At a Glance
As couples look to tie the knot and engage in joint financials, one question that undoubtedly comes up often is how does marriage affect your credit score? This can be a confusing topic for couples looking to combine their financials, so read on to learn everything you need to know about the relationship between marriage and credit score.
In this article, you’ll learn:
What is credit score?
For those unfamiliar with what a credit score is, it is a number within the range of 300-850, generally, that serves as an indicator of your history with credit. Scores between 670-739 are considered good, with anything above being considered excellent. This score is updated monthly and is impacted by several factors including your history of credit payments, types of credit borrowed, length of credit accounts, credit utilization, and more.
Your credit score will have a direct impact on whether you are approved to make serious purchases in the future that require loans. This can include attempting to purchase a home, vehicle, boat, or simply borrowing money.
Related: What is a Good Credit Score?
Will getting married hurt your credit?
One question most new couples ask is whether their credit will be impacted by getting married. In short, the act of getting married itself has no impact on your credit whatsoever. You and your spouse will have your own credit scores that do not appear on the same report. However, as you continue with married life and your finances become mixed, you may start applying for things together. If one spouse has a substantially worse credit score, the approval decision from a lender can be impacted.
What if your spouse has bad credit?
When you apply jointly for a loan, lenders typically use the lowest credit score between the two parties to evaluate whether they should be approved or not. If your spouse’s credit score is not within the standard range of good, this may lead to a denial of a loan application.
What happens to your credit when you get married?
When looking at how does marriage affect credit score for a couple, it’s important to look at the takeaway factors:
1. You both retain your own scores
After being married, you will still retain your own credit scores and credit reports. Your history with credit will not be mixed just because you got married. However, this means that if one spouse has a bad credit score, they will still need to work to raise it rather than being able to rely on their partners’ higher credit score.
2. You don’t automatically share credit cards
When you get married, credit cards don’t automatically shift to belonging to both partners. You can add your partner as an authorized user to a credit card, which can help improve their credit score, or you can simply add them as a joint user on the account.
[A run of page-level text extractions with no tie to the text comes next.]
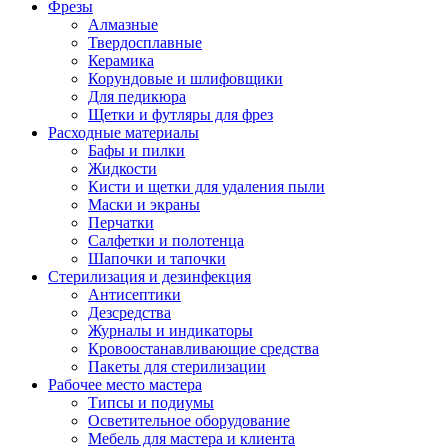
Фрезы
Алмазные
Твердосплавные
Керамика
Корундовые и шлифовщики
Для педикюра
Щетки и футляры для фрез
Расходные материалы
Бафы и пилки
Жидкости
Кисти и щетки для удаления пыли
Маски и экраны
Перчатки
Салфетки и полотенца
Шапочки и тапочки
Стерилизация и дезинфекция
Антисептики
Дезсредства
Журналы и индикаторы
Кровоостанавливающие средства
Пакеты для стерилизации
Рабочее место мастера
Типсы и подиумы
Осветительное оборудование
Мебель для мастера и клиента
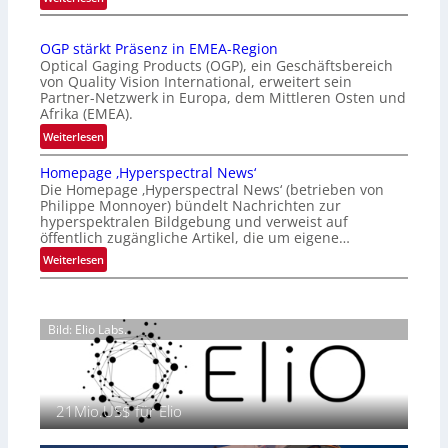
Z
n
a
a
OGP stärkt Präsenz in EMEA-Region
l
t
Optical Gaging Products (OGP), ein Geschäftsbereich
a
i
von Quality Vision International, erweitert sein
n
o
Partner-Netzwerk in Europa, dem Mittleren Osten und
d
Afrika (EMEA).
n
o
a
:
Weiterlesen
b
l
O
e
Homepage ‚Hyperspectral News‘
V
G
t
Die Homepage ‚Hyperspectral News‘ (betrieben von
i
P
Philippe Monnoyer) bündelt Nachrichten zur
e
s
s
hyperspektralen Bildgebung und verweist auf
i
i
t
öffentlich zugängliche Artikel, die um eigene…
l
o
ä
:
Weiterlesen
i
n
r
H
g
N
k
o
t
i
t
m
s
g
P
Bild: Elio Labs.
e
i
h
r
p
c
t
ä
a
h
2
s
g
a
0
e
21Mio.US$ für Elio
e
n
2
n
‚
S
6
z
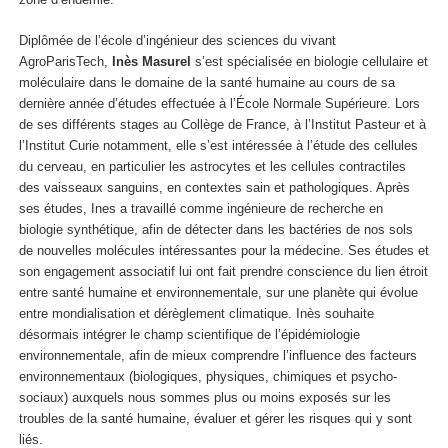
Diplômée de l’école d’ingénieur des sciences du vivant
AgroParisTech,
Inès Masurel
s’est spécialisée en biologie cellulaire et
moléculaire dans le domaine de la santé humaine au cours de sa
dernière année d’études effectuée à l’École Normale Supérieure. Lors
de ses différents stages au Collège de France, à l’Institut Pasteur et à
l’Institut Curie notamment, elle s’est intéressée à l’étude des cellules
du cerveau, en particulier les astrocytes et les cellules contractiles
des vaisseaux sanguins, en contextes sain et pathologiques. Après
ses études, Ines a travaillé comme ingénieure de recherche en
biologie synthétique, afin de détecter dans les bactéries de nos sols
de nouvelles molécules intéressantes pour la médecine. Ses études et
son engagement associatif lui ont fait prendre conscience du lien étroit
entre santé humaine et environnementale, sur une planète qui évolue
entre mondialisation et dérèglement climatique. Inès souhaite
désormais intégrer le champ scientifique de l’épidémiologie
environnementale, afin de mieux comprendre l’influence des facteurs
environnementaux (biologiques, physiques, chimiques et psycho-
sociaux) auxquels nous sommes plus ou moins exposés sur les
troubles de la santé humaine, évaluer et gérer les risques qui y sont
liés.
3. Any shared credit will affect both your credit scores
Be aware that while you both have your own individual credit scores, any credit that both parties are co-signers on will affect both credit scores. This means that if your partner is responsible for payments on a loan and they forget to make a payment, yet your name is included on the loan too, both credit scores will suffer.
4. Lower scores may affect shared credit applications
As mentioned earlier, if one spouse has a lower credit score and you are attempting to apply for a loan together, such as an auto loan or a mortgage, the lower score can heavily affect the lender’s approval decision.
Will changing name after marriage affect your credit score?
When looking at the impact of credit score for married couples, you may be wondering how a potential name change impacts credit. The short answer is that it doesn’t. Your credit and credit report are not tied solely to your name. If you get married and change your name, your credit score and report will not disappear. However, you do need to let the credit bureaus know that you have changed your name.
Do married couples share debt?
Any debt incurred before the point of marriage is not shared by your spouse. They can certainly assist you if they wish, but they have no financial obligation to help with debt before marriage. Any debt that is taken on jointly during the marriage, however, will be the responsibility of both parties. This means that if your partner is responsible for making payments and they forget, you are held equally responsible.
How can you raise credit score with your spouse?
If you’ve been denied loans due to your partner’s lower credit score, it can be a frustrating experience. Rest assured knowing there are ways you can work together to raise the lower score. Consider adding your spouse as an authorized user on your credit card. By doing so, future on-time payments will benefit their credit score as well as your own.
Yes, if you add your spouse as an authorized user to your credit card it can help raise their credit. This is assuming you continue to make payments on time and in full. You can also consider opening a joint credit card account, but this doesn’t allow your spouse to simply piggyback off your credit as much.
If you apply for debt jointly with your partner, lenders will look at both credit scores. In most cases, they will decide by using the lowest credit score.
Any debt your partner may have accrued prior to marriage will not affect your credit score as it isn’t on your credit report. However, if you take out debt jointly with your partner while married, it can affect your credit score.
While joint financials are common among married couples, there is no such thing as a joint credit score. Credit scores are based on your own individual history with debt. If you take out a loan jointly with your spouse, they are viewed as a co-signer by a lender, rather than your spouse. Every individual’s credit history is specific to their information and debt they have a stake in. Your partner may have debt that you never took out, so it would not make sense for your credit score to factor that debt in.